Investment

Exclusive: Worldscape.ai Raises $6M Seed

Image: Department of Defense

The markets may be in a panic over AI (and, like, at least three other things), but the hype for AI-powered defense tech continues. 

This morning, AI-powered geospatial intelligence startup Worldscape.ai announced in an exclusive release to Tectonic that they’ve closed a $6M seed round led by Scout Ventures, with participation from Radius and Washington Harbour Partners.

The company—founded in 2023 in Washington state—says it will use the injection of cash to build out its Worldscape.ai platform, which “unif[ies] massive volumes of distributed data into a secure, real-time, decision-ready operating picture.”

Think one platform that looks a lot like Google Earth and brings together everything from ISR data to vessel and flight tracking in one neat, real-time intelligence package. 

“We can take any geospatial source, all these data sources in real time, fuse them together, and build intelligent applications that our customers can experience more naturally,” Worldscape CEO and Product Officer Mark Bolz told Tectonic. “We have literally modeled the entire known universe—from space, to sea and subsea, all the planets, comets, everything.”

Bird’s eye view: Picture this: You’ve been tasked with planning a mission on the other side of the world, but first, you want to get a good idea of what’s actually happening in, say, the Spratly Islands. 

Worldscape promises to give you just that kind of insight. 

  • Basically, the platform has made a video game of the known universe (yes, space too) that is fleshed out by whatever data inputs you give it.
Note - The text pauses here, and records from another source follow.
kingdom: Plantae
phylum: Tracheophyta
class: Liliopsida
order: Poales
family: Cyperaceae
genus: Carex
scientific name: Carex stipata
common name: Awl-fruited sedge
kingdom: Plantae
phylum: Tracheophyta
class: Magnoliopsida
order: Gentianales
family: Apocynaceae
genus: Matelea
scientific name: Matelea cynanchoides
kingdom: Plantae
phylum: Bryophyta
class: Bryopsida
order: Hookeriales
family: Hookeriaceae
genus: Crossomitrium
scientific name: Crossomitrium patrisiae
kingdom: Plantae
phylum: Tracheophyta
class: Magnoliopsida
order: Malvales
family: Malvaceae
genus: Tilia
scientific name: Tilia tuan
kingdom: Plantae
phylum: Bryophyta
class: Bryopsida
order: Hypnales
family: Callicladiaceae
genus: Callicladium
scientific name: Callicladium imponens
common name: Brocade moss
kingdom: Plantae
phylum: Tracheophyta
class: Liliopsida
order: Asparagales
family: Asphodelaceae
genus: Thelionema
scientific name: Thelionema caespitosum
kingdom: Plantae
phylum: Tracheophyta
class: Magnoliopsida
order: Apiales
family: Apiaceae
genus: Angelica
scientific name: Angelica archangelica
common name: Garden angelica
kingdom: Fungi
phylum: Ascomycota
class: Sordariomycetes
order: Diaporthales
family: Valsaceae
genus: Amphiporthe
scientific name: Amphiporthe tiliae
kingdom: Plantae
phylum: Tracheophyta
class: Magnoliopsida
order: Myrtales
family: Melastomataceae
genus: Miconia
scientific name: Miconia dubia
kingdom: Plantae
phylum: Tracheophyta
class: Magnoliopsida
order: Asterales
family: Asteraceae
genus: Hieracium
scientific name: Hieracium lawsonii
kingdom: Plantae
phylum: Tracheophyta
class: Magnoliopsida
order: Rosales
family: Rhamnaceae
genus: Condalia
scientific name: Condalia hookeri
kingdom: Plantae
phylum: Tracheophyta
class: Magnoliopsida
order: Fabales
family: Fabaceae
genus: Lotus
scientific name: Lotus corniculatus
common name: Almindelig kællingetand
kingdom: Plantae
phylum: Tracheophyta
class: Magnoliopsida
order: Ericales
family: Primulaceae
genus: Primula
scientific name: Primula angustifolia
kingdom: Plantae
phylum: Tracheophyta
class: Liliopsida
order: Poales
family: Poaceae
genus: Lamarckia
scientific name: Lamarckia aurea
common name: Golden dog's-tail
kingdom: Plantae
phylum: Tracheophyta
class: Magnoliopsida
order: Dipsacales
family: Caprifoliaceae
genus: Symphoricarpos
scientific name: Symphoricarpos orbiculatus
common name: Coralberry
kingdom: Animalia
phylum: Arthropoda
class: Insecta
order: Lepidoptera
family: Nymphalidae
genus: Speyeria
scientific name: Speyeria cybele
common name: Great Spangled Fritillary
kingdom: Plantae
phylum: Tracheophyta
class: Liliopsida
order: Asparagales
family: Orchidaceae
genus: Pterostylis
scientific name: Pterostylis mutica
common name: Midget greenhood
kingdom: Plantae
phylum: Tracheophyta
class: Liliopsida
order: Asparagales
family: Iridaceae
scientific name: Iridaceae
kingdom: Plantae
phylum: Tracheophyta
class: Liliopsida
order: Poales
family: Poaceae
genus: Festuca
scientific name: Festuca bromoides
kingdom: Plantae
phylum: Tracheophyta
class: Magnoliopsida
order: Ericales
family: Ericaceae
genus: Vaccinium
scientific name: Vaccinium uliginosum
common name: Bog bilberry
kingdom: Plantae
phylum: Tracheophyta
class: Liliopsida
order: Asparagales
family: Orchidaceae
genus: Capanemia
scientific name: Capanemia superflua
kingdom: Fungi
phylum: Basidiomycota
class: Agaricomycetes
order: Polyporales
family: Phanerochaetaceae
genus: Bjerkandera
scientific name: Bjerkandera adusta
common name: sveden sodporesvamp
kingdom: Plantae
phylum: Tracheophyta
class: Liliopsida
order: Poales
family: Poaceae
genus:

The whole thing is built using 3D physics and the same video game engine that powers Minecraft.
  • The startup refers to the platform as a “data fabric,” meaning it can basically knit together anything from open source vessel and flight tracking data to satellite imagery, sensor data, and classified mission plans.

“Once we connect [customers’] data, we can bring it into an intelligent application environment,” Bolz said. “We have 3D physics [and a] spatial game engine that allows us to train AI intelligently the way we learn.”

AI agents train on the data inputted, then help users with “high-tempo defense and intelligence, workflows such as ISR, operational planning, and mission rehearsal,” according to the company.

“We train artificial intelligence on a video game stack to achieve very specific actions with agents so they can orchestrate a complex skill chain or supply chain or complex intelligence sensor tasking,” Bolz said. “All those kinds of things can be automated with humans in the loop, or on the loop, or fully autonomously.”

The idea is that the platform helps “customers achieve decision advantage faster than anyone else in the market,” he added. 

Track it down: In one example Bolz showed us, he tasked an agent with figuring out the movements of an adversarial vessel over the past few days.

  • When you first open the platform, you get a view of Earth with (in this example) little yellow planes all over it to indicate flight paths. 
  • You can then zoom in on particular areas (say, where you are planning a mission) to get a better idea of what is happening in real time.
  • When the agent is tasked, it trolls data from all the different sources the customer has inputted to figure out how to best track these movements. 
  • Once it figures that out, it gives you a visual of how the ship has moved on its 3D modeled earth.

Two-faced: This kind of data synthesis and visualization can be used for everything from mission planning to complex task execution. 

  • Worldscape is also making a dual-use move—the startup says the platform can also enable “enterprise use cases including infrastructure planning, supply chain optimization, digital twins, and large-scale spatial analytics.”
  • The idea is that the whole thing keeps data secure, while also allowing users to build and share applications on top of the core platform.
  • The whole thing is also designed to work on the cloud and at the edge—basically, wherever that kind of visualization and mission planning is helpful.

“Across defense, government, and the enterprise, organizations are struggling with the same core challenge: data is everywhere, but insight is slow,” Cody Huggins, Partner at Scout Ventures, said in a statement. “Worldscape.ai…dramatically accelerates understanding and decision-making across both national security and commercial environments.”

Scale up: Bolz said the company already has some traction with the Space Force and has worked with enterprise customers, including a telecoms giant (though the company didn’t get into specifics).

And with this new cash money, the name of the game is “scale.”

In a statement, Worldscape said it “will use the funding to expand engineering and go-to-market teams, advance self-service onboarding and marketplace capabilities, and deepen partnerships across the Department of Defense, allied governments, enterprise customers, and hyperscale cloud providers.”